The value of better and more open data. As well as being important in its own right for accountability purposes, through its impact on policy and behaviour better and more open data can save money and create economic, social and environmental value. Although research in this area is still limited, modelling exercises and evidence from actual examples illustrates the scale of the potential impact of better and more open data on the economy.
A caveat regarding the estimates of economic value of open data can perhaps be mentioned here. Much of such estimates take it for granted that gathering of personal data of iusers of digital devices and networks as an unproblematic starting point for value creation (in terms of monetisation of personal data). It is impotant for ‘data revolution for sustainable development’ to address this issue critically, and not avoid its discussion against the justification of economic value creation.
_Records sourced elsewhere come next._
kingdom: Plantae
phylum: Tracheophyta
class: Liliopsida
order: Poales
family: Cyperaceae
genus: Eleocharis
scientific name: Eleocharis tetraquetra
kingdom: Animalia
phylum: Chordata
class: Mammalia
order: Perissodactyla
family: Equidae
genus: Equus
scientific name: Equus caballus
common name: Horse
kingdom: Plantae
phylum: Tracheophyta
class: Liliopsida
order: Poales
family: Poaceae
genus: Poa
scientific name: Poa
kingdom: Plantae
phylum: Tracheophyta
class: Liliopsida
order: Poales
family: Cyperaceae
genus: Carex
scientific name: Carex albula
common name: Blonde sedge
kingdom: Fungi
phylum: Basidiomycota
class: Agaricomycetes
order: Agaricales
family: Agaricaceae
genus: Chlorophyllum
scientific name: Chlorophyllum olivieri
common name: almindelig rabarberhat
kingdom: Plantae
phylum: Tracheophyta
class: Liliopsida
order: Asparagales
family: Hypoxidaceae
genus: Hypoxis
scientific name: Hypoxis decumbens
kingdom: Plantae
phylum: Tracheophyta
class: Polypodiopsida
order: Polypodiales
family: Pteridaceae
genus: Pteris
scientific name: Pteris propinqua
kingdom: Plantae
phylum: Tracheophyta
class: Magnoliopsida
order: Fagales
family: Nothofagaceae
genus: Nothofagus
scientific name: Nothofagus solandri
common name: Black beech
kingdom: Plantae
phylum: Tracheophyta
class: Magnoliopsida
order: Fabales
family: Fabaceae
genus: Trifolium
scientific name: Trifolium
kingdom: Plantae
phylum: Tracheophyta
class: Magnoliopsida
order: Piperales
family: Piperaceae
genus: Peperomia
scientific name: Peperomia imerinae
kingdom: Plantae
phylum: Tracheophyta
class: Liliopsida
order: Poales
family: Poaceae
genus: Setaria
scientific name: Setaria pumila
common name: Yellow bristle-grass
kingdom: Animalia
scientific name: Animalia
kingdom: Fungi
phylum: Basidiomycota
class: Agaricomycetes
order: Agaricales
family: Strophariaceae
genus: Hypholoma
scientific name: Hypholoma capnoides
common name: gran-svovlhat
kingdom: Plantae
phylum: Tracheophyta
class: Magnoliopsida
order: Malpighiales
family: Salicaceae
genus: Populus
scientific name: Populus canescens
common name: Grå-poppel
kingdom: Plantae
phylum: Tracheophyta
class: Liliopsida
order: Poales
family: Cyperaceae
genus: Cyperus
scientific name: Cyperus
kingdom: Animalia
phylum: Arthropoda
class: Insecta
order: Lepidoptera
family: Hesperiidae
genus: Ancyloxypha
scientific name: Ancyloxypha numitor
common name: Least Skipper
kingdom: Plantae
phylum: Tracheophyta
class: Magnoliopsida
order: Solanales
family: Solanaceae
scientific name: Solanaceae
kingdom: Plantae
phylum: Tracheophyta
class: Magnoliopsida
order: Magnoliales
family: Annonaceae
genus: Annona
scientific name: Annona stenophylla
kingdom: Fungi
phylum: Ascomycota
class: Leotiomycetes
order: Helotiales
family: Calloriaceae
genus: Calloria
Mobilising the data revolution for sustainable development and ending information inequalities is a long and complex endeavour. The main objective is to enable data to play its full role in the realisation of sustainable development by closing key gaps: between developed and developing countries, between information-rich and information-poor people, and between the private and public sectors.
‘[I]nformation ineuqalities’ can perhaps be substituted by ‘data inequalities (and hence all the various forms of inequality of power and priviledges it creates and is created by).’
Basic Principles for Data Revolution for Sustainable Development
Great section overall. Congratulations!
Just to add one thing – along with principles and standards, it is important for UN to push governments to enact policies enforcing such principles and standards. Without policies backing them, such measures are often difficult to enforce, and especially for citizens to monitor and audit.